文書抜粋:
===

プロセッサ11は、学習データ取得部111、学習済モデル生成部112、記憶制御部113、入力データ取得部114、入力部115、出力データ取得部116及び出力部117を実現する。プロセッサ11に実現される各部は、各機能ということもできる。プロセッサ11に実現される各部は、プロセッサ11及びメインメモリ12を含む制御部に実現されるということもできる。
【0049】
学習データ取得部111は、学習データを取得する。学習データは、第1の入力データ及び第1の出力データを含む。
【0050】
第1の入力データは、複数の設備のそれぞれに関する1以上の学習用センシングデータを含む。学習用センシングデータは、収集データに含まれる収集センシングデータに基づくデータである。学習用センシングデータは、収集センシングデータそのもののデータでもいいし、学習データ取得部111によりノイズ除去等の処理を施されたデータでもよい。学習用センシングデータは、時系列のデータである。
【0051】
第1の入力データは、複数の設備のそれぞれに関する学習用設備情報を含んでもよい。学習用設備情報は、収集データに含まれる収集設備情報に基づく情報である。学習用設備情報は、収集設備情報そのものの情報でもいいし、学習データ取得部111により収集設備情報から選択的に取得される情報でもよい。

===

レイアウト領域の記録
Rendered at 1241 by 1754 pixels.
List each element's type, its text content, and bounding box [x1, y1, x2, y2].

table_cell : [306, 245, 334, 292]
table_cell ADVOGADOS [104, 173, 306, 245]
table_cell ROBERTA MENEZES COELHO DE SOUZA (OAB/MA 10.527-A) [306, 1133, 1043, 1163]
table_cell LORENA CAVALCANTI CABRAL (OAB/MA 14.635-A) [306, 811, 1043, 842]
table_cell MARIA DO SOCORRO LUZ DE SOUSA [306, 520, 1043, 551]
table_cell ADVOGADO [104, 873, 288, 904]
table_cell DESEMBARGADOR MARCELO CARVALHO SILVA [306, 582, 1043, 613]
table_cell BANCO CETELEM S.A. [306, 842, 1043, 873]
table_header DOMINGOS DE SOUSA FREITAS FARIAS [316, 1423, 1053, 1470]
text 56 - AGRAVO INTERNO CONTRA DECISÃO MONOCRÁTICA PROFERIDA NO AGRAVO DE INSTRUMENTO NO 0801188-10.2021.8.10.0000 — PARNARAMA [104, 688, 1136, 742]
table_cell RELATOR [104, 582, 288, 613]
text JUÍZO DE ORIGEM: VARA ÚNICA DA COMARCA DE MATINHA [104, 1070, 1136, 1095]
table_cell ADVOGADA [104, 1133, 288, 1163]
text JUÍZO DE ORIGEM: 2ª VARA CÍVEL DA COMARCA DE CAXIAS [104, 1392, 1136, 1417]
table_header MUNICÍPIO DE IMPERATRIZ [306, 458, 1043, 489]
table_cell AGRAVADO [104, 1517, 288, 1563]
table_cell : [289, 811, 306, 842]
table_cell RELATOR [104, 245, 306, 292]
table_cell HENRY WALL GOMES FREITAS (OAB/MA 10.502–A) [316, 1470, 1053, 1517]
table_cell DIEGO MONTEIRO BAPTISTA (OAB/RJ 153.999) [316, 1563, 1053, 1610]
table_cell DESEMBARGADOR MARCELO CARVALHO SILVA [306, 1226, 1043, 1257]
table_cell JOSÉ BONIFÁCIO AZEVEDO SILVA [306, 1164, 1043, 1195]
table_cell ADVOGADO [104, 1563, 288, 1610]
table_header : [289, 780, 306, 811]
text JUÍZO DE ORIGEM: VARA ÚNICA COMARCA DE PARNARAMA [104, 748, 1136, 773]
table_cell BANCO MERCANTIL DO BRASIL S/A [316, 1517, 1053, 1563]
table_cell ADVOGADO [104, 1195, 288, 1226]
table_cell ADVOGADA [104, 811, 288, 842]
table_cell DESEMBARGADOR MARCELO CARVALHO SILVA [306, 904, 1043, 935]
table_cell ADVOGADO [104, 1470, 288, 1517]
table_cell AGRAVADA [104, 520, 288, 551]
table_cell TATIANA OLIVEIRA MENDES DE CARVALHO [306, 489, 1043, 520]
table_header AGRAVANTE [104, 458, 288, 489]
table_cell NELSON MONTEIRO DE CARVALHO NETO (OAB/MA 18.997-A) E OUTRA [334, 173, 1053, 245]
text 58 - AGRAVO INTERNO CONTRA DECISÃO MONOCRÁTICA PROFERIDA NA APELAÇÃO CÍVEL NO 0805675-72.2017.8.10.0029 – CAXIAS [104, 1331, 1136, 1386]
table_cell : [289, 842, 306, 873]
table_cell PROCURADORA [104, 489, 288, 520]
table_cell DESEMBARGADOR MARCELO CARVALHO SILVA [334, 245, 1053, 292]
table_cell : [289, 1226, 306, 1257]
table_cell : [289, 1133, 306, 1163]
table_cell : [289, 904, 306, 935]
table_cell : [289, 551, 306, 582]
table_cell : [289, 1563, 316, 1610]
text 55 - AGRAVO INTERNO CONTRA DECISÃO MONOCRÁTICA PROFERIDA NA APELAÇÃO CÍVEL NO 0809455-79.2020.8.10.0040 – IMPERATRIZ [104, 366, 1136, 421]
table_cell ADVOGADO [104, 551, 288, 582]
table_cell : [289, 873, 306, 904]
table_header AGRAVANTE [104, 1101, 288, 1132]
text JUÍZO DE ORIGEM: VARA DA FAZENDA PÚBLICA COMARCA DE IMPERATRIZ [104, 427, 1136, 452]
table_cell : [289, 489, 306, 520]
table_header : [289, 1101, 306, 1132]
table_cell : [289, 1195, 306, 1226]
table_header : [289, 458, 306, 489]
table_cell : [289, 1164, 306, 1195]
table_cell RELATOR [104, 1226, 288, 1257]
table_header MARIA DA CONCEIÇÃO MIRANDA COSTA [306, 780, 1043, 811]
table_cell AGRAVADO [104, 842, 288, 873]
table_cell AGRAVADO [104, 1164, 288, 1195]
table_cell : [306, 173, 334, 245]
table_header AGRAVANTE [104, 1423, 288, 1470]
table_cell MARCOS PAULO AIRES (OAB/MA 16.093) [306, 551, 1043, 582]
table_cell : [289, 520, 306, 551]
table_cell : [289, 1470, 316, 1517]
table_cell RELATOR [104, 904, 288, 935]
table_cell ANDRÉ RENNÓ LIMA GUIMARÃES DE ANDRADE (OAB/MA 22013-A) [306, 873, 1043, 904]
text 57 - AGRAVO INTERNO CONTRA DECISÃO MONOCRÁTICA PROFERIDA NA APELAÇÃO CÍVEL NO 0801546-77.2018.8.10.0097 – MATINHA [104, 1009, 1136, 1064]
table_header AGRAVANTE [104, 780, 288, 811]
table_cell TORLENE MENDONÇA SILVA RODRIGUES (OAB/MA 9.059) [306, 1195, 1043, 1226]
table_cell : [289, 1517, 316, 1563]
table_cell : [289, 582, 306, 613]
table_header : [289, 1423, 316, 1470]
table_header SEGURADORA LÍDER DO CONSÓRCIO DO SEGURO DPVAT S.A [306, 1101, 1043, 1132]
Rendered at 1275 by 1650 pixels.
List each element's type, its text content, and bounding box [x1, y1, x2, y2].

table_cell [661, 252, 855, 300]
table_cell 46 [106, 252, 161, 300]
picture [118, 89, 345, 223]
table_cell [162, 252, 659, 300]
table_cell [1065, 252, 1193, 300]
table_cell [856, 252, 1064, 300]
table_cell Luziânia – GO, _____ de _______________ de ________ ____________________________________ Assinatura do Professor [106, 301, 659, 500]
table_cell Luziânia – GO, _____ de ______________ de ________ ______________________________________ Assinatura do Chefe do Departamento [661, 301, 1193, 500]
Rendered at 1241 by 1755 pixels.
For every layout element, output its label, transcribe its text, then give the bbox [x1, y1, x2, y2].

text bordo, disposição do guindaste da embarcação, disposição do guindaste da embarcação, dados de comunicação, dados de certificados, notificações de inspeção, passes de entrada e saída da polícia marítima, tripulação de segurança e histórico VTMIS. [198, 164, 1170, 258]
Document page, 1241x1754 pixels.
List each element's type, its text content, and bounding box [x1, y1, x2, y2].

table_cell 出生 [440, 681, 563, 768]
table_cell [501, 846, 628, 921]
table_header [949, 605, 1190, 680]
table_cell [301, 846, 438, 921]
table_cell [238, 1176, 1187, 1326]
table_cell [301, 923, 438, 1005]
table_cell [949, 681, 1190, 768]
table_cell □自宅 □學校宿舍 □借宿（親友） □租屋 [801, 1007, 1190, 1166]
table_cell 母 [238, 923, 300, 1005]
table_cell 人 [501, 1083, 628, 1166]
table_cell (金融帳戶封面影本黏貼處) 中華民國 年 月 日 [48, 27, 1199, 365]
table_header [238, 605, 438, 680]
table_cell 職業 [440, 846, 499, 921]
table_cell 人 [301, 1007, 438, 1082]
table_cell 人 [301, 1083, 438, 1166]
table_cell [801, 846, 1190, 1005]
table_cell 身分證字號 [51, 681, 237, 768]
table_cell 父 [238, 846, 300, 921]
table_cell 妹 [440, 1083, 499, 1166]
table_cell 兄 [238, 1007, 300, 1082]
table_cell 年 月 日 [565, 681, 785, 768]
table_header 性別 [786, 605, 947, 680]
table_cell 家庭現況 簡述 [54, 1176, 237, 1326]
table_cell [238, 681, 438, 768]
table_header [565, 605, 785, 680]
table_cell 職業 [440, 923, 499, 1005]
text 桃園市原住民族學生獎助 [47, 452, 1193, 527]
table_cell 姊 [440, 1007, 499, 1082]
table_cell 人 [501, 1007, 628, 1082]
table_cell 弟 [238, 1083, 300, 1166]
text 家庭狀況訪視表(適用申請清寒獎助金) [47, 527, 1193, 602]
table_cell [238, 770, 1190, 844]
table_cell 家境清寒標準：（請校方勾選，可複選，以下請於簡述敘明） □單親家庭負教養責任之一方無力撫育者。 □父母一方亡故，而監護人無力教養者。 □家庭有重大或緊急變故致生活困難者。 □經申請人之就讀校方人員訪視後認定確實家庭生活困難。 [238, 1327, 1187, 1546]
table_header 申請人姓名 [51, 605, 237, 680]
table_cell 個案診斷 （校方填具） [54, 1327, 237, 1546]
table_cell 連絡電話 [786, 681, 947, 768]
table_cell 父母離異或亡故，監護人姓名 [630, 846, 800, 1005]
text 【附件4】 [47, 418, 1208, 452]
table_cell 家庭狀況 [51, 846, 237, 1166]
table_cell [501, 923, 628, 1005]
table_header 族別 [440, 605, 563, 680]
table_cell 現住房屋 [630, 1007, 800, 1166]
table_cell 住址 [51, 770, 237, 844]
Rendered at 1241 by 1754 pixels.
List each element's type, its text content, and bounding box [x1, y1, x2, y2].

===

課題の要件:
• a. 文書抜粋を、「プロセッサ11は、学習データ」という語句を含む箇所から書き写し、「的に取得される情報でもよい。」を写し終えたところで止めること。
• b. 学習データの取得について述べた文書抜粋を、2文で要約すること。

出力結果:
• a.
プロセッサ11は、学習データ取得部111、学習済モデル生成部112、記憶制御部113、入力データ取得部114、入力部115、出力データ取得部116及び出力部117を実現する。プロセッサ11に実現される各部は、各機能ということもできる。プロセッサ11に実現される各部は、プロセッサ11及びメインメモリ12を含む制御部に実現されるということもできる。
【0049】
学習データ取得部111は、学習データを取得する。学習データは、第1の入力データ及び第1の出力データを含む。
【0050】
第1の入力データは、複数の設備のそれぞれに関する1以上の学習用センシングデータを含む。学習用センシングデータは、収集データに含まれる収集センシングデータに基づくデータである。学習用センシングデータは、収集センシングデータそのもののデータでもいいし、学習データ取得部111によりノイズ除去等の処理を施されたデータでもよい。学習用センシングデータは、時系列のデータである。
【0051】
第1の入力データは、複数の設備のそれぞれに関する学習用設備情報を含んでもよい。学習用設備情報は、収集データに含まれる収集設備情報に基づく情報である。学習用設備情報は、収集設備情報そのものの情報でもいいし、学習データ取得部111により収集設備情報から選択的に取得される情報でもよい。

• b. プロセッサ11は学習データ取得部111などの各部を実現し、学習データ取得部111は第1の入力データと第1の出力データを含む学習データを取得する。第1の入力データは、複数の設備のそれぞれに関する時系列の学習用センシングデータを含み、学習用設備情報を含んでもよく、どちらも収集データに基づく。